The increased number of AUS in our study might be due to selection of cases having cytohistopathological correlation and increased number of cases being taken for surgery with diagnosis of AUS. We have now suggested follow-up in such cases to our clinicians and to defer surgery till repeat FNAC is performed, as there is an increased likelihood that subtle evidence of malignancy may become obvious during the second FNA and exuberant reactive changes on the initial smear may diminish after several months following first FNA.

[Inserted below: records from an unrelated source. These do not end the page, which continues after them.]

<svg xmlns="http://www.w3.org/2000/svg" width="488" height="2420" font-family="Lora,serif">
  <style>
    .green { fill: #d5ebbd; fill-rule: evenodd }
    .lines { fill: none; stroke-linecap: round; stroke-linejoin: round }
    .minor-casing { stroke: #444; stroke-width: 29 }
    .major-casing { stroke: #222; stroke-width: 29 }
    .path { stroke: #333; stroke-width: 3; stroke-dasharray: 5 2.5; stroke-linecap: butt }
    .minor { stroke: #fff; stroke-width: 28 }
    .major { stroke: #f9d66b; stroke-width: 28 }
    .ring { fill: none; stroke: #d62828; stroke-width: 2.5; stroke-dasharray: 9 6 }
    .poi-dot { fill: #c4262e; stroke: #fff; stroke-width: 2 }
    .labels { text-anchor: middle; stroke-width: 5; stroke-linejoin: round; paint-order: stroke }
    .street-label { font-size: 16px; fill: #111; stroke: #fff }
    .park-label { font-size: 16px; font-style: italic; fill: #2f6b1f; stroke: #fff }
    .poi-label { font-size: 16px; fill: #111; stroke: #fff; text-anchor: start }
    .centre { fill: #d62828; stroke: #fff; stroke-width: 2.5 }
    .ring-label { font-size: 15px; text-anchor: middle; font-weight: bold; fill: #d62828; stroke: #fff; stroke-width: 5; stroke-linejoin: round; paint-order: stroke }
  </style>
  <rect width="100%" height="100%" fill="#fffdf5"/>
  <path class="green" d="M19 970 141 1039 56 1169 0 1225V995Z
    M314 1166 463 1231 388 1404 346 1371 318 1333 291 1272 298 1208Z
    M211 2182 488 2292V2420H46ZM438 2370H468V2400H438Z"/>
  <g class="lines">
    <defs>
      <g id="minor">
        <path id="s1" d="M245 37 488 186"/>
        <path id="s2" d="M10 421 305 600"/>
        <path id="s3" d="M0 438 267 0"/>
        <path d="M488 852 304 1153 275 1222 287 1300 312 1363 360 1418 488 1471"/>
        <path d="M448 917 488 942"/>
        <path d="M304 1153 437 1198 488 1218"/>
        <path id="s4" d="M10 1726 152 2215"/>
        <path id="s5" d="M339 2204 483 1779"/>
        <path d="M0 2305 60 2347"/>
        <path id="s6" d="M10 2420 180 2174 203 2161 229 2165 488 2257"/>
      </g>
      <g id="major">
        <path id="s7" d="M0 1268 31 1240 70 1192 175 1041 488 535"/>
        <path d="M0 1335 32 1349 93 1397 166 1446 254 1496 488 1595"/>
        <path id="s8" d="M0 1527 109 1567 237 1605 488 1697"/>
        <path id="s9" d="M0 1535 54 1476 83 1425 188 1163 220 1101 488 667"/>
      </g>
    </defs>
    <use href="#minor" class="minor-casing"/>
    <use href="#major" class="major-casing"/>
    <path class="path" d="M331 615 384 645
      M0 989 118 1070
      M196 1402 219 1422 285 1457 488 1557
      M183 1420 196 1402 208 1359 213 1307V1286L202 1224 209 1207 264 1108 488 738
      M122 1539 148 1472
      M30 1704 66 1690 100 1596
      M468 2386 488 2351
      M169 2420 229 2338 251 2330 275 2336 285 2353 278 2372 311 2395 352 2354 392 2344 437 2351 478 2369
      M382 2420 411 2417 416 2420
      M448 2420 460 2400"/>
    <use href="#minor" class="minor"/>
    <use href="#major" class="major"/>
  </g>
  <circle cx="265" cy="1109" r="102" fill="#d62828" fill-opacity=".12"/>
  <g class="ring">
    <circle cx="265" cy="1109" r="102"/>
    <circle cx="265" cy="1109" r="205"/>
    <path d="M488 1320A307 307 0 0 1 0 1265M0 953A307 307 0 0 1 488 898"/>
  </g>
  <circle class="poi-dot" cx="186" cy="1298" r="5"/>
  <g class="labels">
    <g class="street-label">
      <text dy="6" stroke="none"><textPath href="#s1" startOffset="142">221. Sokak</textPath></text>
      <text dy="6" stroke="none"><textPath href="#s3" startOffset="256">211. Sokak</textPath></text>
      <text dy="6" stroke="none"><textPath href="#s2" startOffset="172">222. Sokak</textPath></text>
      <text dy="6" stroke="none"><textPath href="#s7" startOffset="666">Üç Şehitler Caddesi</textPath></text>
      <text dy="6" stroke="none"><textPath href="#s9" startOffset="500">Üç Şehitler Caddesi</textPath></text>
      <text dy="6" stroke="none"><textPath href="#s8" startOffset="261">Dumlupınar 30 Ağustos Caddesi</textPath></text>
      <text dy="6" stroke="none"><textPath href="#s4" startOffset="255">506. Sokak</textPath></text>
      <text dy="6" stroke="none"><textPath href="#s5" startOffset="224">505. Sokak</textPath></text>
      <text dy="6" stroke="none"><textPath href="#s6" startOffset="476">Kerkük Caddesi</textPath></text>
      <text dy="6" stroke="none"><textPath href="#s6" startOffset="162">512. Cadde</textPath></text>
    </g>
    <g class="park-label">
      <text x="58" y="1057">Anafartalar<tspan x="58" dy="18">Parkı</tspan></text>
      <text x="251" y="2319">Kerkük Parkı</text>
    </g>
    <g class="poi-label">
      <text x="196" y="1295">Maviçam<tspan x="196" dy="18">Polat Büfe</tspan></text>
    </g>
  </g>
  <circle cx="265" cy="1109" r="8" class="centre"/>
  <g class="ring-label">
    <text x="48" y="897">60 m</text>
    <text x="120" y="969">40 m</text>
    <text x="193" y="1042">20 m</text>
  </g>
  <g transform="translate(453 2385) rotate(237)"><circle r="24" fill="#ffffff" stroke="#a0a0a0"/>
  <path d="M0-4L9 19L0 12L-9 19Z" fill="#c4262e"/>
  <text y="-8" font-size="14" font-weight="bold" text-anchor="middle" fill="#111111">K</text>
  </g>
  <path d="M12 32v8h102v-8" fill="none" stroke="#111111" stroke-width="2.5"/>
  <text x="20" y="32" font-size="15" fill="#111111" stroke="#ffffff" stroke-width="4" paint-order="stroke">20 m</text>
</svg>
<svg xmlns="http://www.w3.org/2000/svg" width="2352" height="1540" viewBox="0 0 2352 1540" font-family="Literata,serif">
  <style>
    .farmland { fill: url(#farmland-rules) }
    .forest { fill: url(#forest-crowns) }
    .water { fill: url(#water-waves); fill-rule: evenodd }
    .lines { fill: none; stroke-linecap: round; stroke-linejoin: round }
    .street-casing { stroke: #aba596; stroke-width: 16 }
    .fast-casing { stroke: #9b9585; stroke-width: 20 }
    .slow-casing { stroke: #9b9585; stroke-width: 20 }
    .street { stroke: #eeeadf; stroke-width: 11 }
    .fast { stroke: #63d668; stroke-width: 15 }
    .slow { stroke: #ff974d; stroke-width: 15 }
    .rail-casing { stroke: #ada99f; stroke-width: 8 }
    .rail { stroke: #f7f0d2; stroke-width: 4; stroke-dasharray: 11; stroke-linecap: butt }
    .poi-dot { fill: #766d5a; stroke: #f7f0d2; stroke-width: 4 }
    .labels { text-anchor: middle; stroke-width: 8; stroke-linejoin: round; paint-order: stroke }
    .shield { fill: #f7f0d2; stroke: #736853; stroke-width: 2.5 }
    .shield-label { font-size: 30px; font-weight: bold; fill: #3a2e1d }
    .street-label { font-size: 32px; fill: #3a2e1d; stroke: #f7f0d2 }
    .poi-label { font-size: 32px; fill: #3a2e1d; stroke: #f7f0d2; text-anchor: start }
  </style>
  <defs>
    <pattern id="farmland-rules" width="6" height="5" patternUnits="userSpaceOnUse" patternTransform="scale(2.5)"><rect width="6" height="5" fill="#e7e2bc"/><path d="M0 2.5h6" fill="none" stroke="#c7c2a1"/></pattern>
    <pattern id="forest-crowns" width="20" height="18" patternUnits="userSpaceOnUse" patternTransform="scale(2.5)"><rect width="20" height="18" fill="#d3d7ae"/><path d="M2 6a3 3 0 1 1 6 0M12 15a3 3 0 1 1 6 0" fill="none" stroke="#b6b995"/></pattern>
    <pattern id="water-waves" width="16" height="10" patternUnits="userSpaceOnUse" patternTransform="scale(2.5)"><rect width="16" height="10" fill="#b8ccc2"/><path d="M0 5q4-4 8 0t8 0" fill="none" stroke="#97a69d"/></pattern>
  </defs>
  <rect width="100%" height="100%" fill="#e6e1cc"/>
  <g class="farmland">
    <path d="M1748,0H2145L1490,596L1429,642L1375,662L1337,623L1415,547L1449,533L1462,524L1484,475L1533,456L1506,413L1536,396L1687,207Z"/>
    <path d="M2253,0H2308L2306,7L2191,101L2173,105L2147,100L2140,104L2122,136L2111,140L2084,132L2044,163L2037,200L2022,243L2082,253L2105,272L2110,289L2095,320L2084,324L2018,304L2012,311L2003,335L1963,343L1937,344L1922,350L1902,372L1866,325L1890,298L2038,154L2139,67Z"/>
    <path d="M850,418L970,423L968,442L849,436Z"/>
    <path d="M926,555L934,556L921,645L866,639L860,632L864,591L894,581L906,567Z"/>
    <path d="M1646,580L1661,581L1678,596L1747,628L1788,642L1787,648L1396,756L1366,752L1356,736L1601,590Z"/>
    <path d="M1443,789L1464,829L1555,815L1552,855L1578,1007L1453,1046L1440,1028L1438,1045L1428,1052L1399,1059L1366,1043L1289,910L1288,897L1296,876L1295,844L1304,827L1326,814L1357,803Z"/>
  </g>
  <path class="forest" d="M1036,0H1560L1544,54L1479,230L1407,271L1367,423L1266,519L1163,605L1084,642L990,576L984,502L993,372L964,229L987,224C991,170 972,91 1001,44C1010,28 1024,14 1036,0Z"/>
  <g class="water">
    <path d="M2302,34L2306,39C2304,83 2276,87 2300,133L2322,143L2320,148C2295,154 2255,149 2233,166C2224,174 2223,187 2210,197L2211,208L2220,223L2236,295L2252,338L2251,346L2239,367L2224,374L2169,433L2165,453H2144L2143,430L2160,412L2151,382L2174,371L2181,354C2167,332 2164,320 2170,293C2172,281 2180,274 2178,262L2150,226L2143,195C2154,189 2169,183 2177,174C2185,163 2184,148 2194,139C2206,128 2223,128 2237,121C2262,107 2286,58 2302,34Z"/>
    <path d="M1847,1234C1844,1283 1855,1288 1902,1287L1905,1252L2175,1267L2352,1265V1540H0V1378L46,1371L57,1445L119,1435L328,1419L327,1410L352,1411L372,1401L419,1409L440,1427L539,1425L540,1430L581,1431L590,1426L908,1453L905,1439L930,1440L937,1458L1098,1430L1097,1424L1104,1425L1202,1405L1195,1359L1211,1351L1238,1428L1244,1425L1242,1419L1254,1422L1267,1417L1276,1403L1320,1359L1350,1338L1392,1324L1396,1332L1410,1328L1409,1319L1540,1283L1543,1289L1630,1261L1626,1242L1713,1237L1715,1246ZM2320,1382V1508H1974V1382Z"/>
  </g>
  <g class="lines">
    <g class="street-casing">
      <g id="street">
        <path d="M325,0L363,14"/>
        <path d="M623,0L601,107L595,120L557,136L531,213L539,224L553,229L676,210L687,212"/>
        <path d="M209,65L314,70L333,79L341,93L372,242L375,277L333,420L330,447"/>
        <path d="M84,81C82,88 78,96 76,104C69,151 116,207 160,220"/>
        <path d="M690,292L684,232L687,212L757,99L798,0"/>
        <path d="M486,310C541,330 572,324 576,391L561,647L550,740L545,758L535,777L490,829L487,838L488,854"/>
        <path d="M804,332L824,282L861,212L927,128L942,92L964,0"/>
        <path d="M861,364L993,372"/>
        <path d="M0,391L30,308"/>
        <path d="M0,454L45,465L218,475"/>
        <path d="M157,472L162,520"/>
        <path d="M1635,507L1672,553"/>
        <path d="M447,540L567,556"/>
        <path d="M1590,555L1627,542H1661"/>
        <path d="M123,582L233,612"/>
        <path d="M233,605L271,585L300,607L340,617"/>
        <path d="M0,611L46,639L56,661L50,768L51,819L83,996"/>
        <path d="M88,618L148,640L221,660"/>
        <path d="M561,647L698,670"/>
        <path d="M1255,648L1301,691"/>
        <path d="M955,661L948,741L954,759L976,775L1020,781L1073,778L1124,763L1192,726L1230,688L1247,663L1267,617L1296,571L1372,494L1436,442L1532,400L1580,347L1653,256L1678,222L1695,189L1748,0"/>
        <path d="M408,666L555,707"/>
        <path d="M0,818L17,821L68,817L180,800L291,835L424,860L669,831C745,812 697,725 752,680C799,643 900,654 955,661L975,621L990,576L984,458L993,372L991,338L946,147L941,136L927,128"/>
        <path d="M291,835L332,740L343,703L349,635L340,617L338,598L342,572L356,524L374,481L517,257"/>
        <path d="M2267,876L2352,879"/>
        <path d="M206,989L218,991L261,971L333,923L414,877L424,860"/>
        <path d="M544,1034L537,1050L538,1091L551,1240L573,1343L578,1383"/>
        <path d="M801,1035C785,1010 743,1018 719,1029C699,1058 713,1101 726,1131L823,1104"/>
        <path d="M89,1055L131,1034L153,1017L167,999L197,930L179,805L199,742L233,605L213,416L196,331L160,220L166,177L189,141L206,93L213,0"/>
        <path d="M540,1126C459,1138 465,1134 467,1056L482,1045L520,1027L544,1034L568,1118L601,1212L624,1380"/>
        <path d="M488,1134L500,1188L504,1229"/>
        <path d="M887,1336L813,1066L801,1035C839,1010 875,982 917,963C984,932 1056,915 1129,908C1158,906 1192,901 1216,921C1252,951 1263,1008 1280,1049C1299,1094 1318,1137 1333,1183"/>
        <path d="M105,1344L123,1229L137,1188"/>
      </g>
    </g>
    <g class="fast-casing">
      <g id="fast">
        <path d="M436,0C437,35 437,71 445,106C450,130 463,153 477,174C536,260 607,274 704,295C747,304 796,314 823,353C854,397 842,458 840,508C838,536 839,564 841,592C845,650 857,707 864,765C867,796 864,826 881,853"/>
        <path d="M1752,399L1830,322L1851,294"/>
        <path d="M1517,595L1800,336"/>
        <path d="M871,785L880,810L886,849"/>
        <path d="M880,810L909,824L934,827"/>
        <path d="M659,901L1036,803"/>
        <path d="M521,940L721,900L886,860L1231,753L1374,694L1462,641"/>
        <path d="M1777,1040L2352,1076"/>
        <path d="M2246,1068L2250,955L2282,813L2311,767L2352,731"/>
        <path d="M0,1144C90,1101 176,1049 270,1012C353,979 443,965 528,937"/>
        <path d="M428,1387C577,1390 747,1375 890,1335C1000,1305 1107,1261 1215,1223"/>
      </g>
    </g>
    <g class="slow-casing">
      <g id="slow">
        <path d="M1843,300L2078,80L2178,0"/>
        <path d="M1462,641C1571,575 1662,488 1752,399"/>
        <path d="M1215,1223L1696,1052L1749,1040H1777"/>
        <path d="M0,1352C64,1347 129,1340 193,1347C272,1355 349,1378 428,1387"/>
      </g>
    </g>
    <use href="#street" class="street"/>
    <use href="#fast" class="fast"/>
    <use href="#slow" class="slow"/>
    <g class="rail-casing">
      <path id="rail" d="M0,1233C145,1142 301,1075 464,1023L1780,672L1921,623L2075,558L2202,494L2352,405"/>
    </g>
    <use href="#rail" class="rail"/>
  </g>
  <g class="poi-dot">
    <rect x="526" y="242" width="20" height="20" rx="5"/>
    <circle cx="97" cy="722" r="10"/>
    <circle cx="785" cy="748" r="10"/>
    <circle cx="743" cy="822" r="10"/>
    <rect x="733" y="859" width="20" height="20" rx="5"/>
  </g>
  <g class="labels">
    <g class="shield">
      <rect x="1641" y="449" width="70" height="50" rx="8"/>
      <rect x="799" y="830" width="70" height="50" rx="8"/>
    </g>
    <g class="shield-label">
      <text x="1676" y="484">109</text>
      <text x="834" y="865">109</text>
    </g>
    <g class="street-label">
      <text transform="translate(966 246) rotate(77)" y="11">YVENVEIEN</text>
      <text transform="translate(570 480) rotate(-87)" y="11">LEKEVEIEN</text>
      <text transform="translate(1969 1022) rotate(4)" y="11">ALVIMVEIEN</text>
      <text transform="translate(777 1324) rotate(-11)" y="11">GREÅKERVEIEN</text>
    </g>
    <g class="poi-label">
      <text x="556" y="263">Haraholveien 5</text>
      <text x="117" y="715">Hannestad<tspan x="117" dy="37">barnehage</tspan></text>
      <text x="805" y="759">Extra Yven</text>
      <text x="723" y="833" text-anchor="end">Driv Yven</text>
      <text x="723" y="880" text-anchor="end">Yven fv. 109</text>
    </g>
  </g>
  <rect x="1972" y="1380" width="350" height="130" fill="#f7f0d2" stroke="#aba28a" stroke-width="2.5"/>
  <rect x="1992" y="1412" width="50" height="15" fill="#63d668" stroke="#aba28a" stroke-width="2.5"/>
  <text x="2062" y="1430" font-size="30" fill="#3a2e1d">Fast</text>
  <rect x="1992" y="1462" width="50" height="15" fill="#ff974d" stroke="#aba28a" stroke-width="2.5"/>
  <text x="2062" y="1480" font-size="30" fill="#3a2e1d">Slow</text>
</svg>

The major diagnostic problems are due to use of marginally adequate specimen with diagnosis of malignancy based on just one or two atypical cytological features or overlapping cytological features of various lesions. The efficiency of FNA is responsible for a marked increase in the rate of malignancies found at surgery. The incidence of false-positive error rate for malignancy was zero in the present study. The different statistical values indicating the diagnostic efficacies observed in the present study can be well compared with other studies [Table 3].[3,12,17–21]
Considering the data of accuracy, it is evident that pattern analysis is highly accurate and has a low rate of false-negative and false-positive diagnosis.
Our study, to the best of our knowledge, is the first comprehensive systematic attempt to use pattern analysis in the interpretation of FNA cytology in STN.
FNA cytology is a cost-effective and useful first-line screening and diagnostic technique for the evaluation of STN. Diagnostic accuracy is very high, with a high specificity and sensitivity, thus reducing the number of surgeries. Application of pattern analysis has also allowed the same accuracy and is easily reproducible. We recommend this method in the interpretation of thyroid FNA. Pattern analysis can be applied for diffuse thyroid lesions as well and lesions of other organs too. Our study demonstrates the feasibility and applicability of pattern analysis in interpreting STN lesions.
Source of Support: Nil
Conflict of Interest: None declared.